The “War” In Global Warming

Last month, in an op-ed for Fox News, retired Navy Rear Admiral David Titley made a national security-based case for worrying about climate change. Eric Holthaus interviews Titley about his belief that the changing climate will be a main driving force for conflict in the 21st century:

Q. What’s the worst-case scenario, in your view?

A. … You could imagine a scenario in which both Russia and China have prolonged droughts. China decides to exert rights on foreign contracts and gets assertive in Africa. If you start getting instability in large powers with nuclear weapons, that’s not a good day.
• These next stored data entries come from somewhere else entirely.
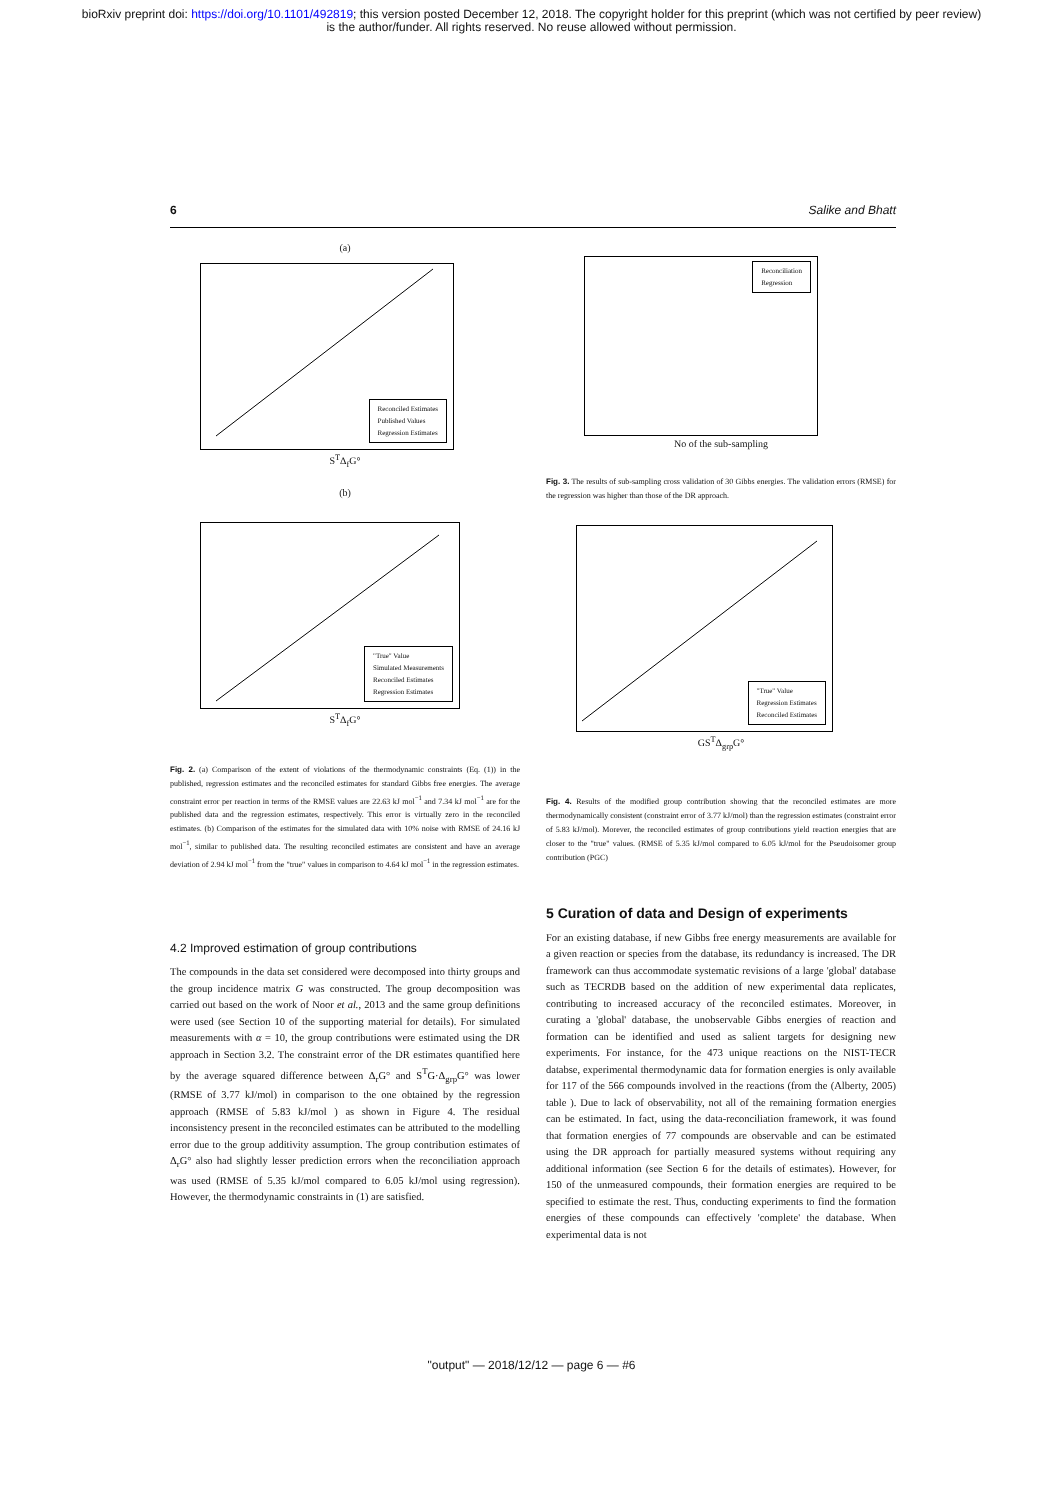bioRxiv preprint doi: https://doi.org/10.1101/492819; this version posted December 12, 2018. The copyright holder for this preprint (which was not certified by peer review)
is the author/funder. All rights reserved. No reuse allowed without permission.
6 Salike and Bhatt
(a)
Reconciled Estimates
Published Values
Regression Estimates
S<sup>T</sup>Δ<sub>f</sub>G°
(b)
"True" Value
Simulated Measurements
Reconciled Estimates
Regression Estimates
S<sup>T</sup>Δ<sub>f</sub>G°
Fig. 2. (a) Comparison of the extent of violations of the thermodynamic constraints (Eq. (1)) in the published, regression estimates and the reconciled estimates for standard Gibbs free energies. The average constraint error per reaction in terms of the RMSE values are 22.63 kJ mol<sup>−1</sup> and 7.34 kJ mol<sup>−1</sup> are for the published data and the regression estimates, respectively. This error is virtually zero in the reconciled estimates. (b) Comparison of the estimates for the simulated data with 10% noise with RMSE of 24.16 kJ mol<sup>−1</sup>, similar to published data. The resulting reconciled estimates are consistent and have an average deviation of 2.94 kJ mol<sup>−1</sup> from the "true" values in comparison to 4.64 kJ mol<sup>−1</sup> in the regression estimates.
4.2 Improved estimation of group contributions
The compounds in the data set considered were decomposed into thirty groups and the group incidence matrix G was constructed. The group decomposition was carried out based on the work of Noor et al., 2013 and the same group definitions were used (see Section 10 of the supporting material for details). For simulated measurements with α = 10, the group contributions were estimated using the DR approach in Section 3.2. The constraint error of the DR estimates quantified here by the average squared difference between Δ<sub>r</sub>G° and S<sup>T</sup>G·Δ<sub>grp</sub>G° was lower (RMSE of 3.77 kJ/mol) in comparison to the one obtained by the regression approach (RMSE of 5.83 kJ/mol ) as shown in Figure 4. The residual inconsistency present in the reconciled estimates can be attributed to the modelling error due to the group additivity assumption. The group contribution estimates of Δ<sub>r</sub>G° also had slightly lesser prediction errors when the reconciliation approach was used (RMSE of 5.35 kJ/mol compared to 6.05 kJ/mol using regression). However, the thermodynamic constraints in (1) are satisfied.
Reconciliation
Regression
No of the sub-sampling
Fig. 3. The results of sub-sampling cross validation of 30 Gibbs energies. The validation errors (RMSE) for the regression was higher than those of the DR approach.
"True" Value
Regression Estimates
Reconciled Estimates
GS<sup>T</sup>Δ<sub>grp</sub>G°
Fig. 4. Results of the modified group contribution showing that the reconciled estimates are more thermodynamically consistent (constraint error of 3.77 kJ/mol) than the regression estimates (constraint error of 5.83 kJ/mol). Morever, the reconciled estimates of group contributions yield reaction energies that are closer to the "true" values. (RMSE of 5.35 kJ/mol compared to 6.05 kJ/mol for the Pseudoisomer group contribution (PGC)
5 Curation of data and Design of experiments
For an existing database, if new Gibbs free energy measurements are available for a given reaction or species from the database, its redundancy is increased. The DR framework can thus accommodate systematic revisions of a large 'global' database such as TECRDB based on the addition of new experimental data replicates, contributing to increased accuracy of the reconciled estimates. Moreover, in curating a 'global' database, the unobservable Gibbs energies of reaction and formation can be identified and used as salient targets for designing new experiments. For instance, for the 473 unique reactions on the NIST-TECR databse, experimental thermodynamic data for formation energies is only available for 117 of the 566 compounds involved in the reactions (from the (Alberty, 2005) table ). Due to lack of observability, not all of the remaining formation energies can be estimated. In fact, using the data-reconciliation framework, it was found that formation energies of 77 compounds are observable and can be estimated using the DR approach for partially measured systems without requiring any additional information (see Section 6 for the details of estimates). However, for 150 of the unmeasured compounds, their formation energies are required to be specified to estimate the rest. Thus, conducting experiments to find the formation energies of these compounds can effectively 'complete' the database. When experimental data is not
"output" — 2018/12/12 — page 6 — #6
Here’s another one: We basically do nothing on emissions. Sea level keeps rising, three to six feet by the end of the century. Then, you get a series of super-typhoons into Shanghai and millions of people die. Does the population there lose faith in Chinese government? Does China start to fissure? I’d prefer to deal with a rising, dominant China any day.

Titley thinks it’s time for conservatives to start grappling with the problem:

Where are the free-market, conservative ideas? The science is settled. Instead, we should have a legitimate policy debate between the center-right and the center-left on what to do about climate change. If you’re a conservative – half of America – why would you take yourself out of the debate? C’mon, don’t be stupid. Conservative people want to conserve things. Preserving the climate should be high on that list.

Sean McElwee thinks that environmentalists could probably garner more support on the right if they framed the issue differently:

Republican support for environmental causes is stronger than it might appear. Two Ph.D. students at the University of California Santa Barbara, Phillip Ehret and Aaron Sparks, found that a quarter of individuals self-identifying as “very conservative” or “conservative” support environmental regulations, even if they risk harming the economy. A Yale Study finds that 85 percent of Democrats and 55 percent of Republicans favor “regulating CO2 as a pollutant” and majorities from both parties favor investing in renewable energy. If Republican voters are concerned about the environment, haven’t we seen an action?

One explanation is that the framing of environmental issues is often anathema to conservatives. Matthew Feinberg and Robb Willer’s important paper on the subject, “The Moral Roots of Environmental Attitudes,” finds that liberals view environmental issues as moral concerns informed by a harm principle, while conservatives view environmental issues through the lens of purity, and particularly for religious people, stewardship.

One great challenge for environmentalists is finding a way to frame the issue in terms real conservatives intuitively grasp. To wit: If you love this land, why would you want to see it changed irreparably by our behavior? If you believe, as Christians do, that conserving the planet is our sacred duty, why would you treat the earth as disposable? Should we behave like Noah and conserve the earth – or ransack it for material ends? The trouble, of course, is that these deep conservative themes have been displaced on the right by know-nothing hatred of anything defined as “liberal”. And so you get outright mockery of concerns for the planet and too-clever-by-half attempts to deny the reality and moral challenge of climate change.

In the end, that is a crisis for conservatism, as much as environmentalism.